Google Sheets – Use Negative DURATION Formatted Cell in Google Scripts

google sheetsgoogle-apps-script

I'm using Google Spreadsheets and I have a sheet in the following format:

Start | End     | Partial result | Expected | Total
08:00 | 12:00   | 04:00          | 05:00    | -01:00
14:00 | 18:00   | 04:00          | 05:00    | -01:00
----------------------------------------------------
                                 | Month tot| -02:00

As you can see, it allows for negative duration stamps. This is causing me a lot of trouble in Google Scripts.

I want to email everyone a monthly summary.

Here's a simple snippet:

var sheet = SpreadsheetApp.getActive().getSheetByName(...);
var monthlyTotal = sheet.getRange(1, 1).getValue(); //The total is at cell A1

Now, when I debug, it shows my monthlyTotal as a Date object, set to Tue Dec 26 1899 14:50:28 GMT-0300 (BRT) (this is quite correct, my result is -81:16:00, it subtracted 81:16 from 1900-01-01 00:00:00, no issues there).

Now, I have no idea how to get back to a duration format (-81:16). I have tried converting this date object to a negative timestamp, but +monthlyTotal returns what I believe to be a wrong value (-2212132172000).

I have no idea how to turn a Date object from before 1900 to a timestamp and, as a consequence, I don't know how to proceed.

Best Answer

Short answer

Don't use .getValue() on date/time cells. Instead, put =TO_TEXT(A1) somewhere (or already have A1 containing something like TO_TEXT(SUM(E2:E)), and use .getValue() to get that string.

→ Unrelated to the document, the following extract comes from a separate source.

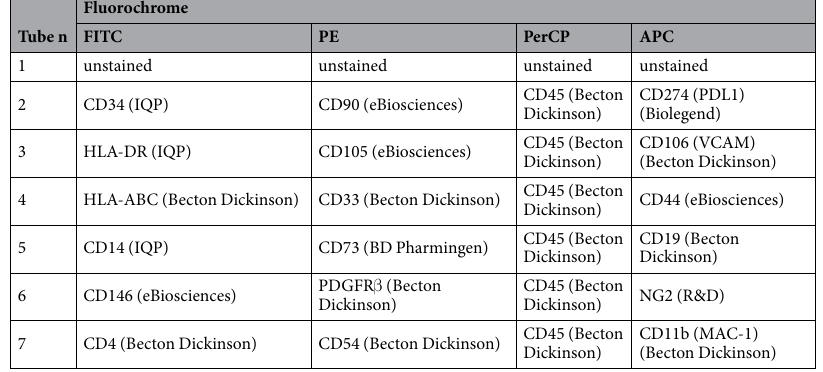
Table 2. Combinations of fluorochrome-conjugated monoclonal antibodies used for the immununophenotypic characterization of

Numbers and strings pass between sheets and scripts reliably, unlike dates and times.

Explanation

Unlike the Unix operating systems for which the epoch begins at 1970-01-01, Google Sheets use December 30, 1899 0:00:00 as 0 time, which you can see by entering =TO_DATE(0) anywhere in your spreadsheet.

In principle, you could apply .valueOf() to the duration value returned by .getValue(): this returns the JavaScript timestamp, which is the number of milliseconds from the beginning of 1970. Dividing by 1000 gives the Unix timestamp.

However, this is problematic because Unix timestamp and consequently JavaScript timestamp are measured from the moment 1970-01-01 00:00:00 in UTC, while the 0 mark of Google Sheets is in the local timezone.

If you try to adjust for timezones using new Date().getTimezoneOffset(); be warned that script time zone may be different from sheet time zone: documentation says this is "a frequent source of scripting bugs". The method Spreadsheet.getSpreadsheetTimeZone() gives the timezone of Spreadsheet itself, but it's returned as a string like 'America/New York', which does not directly translate to an offset.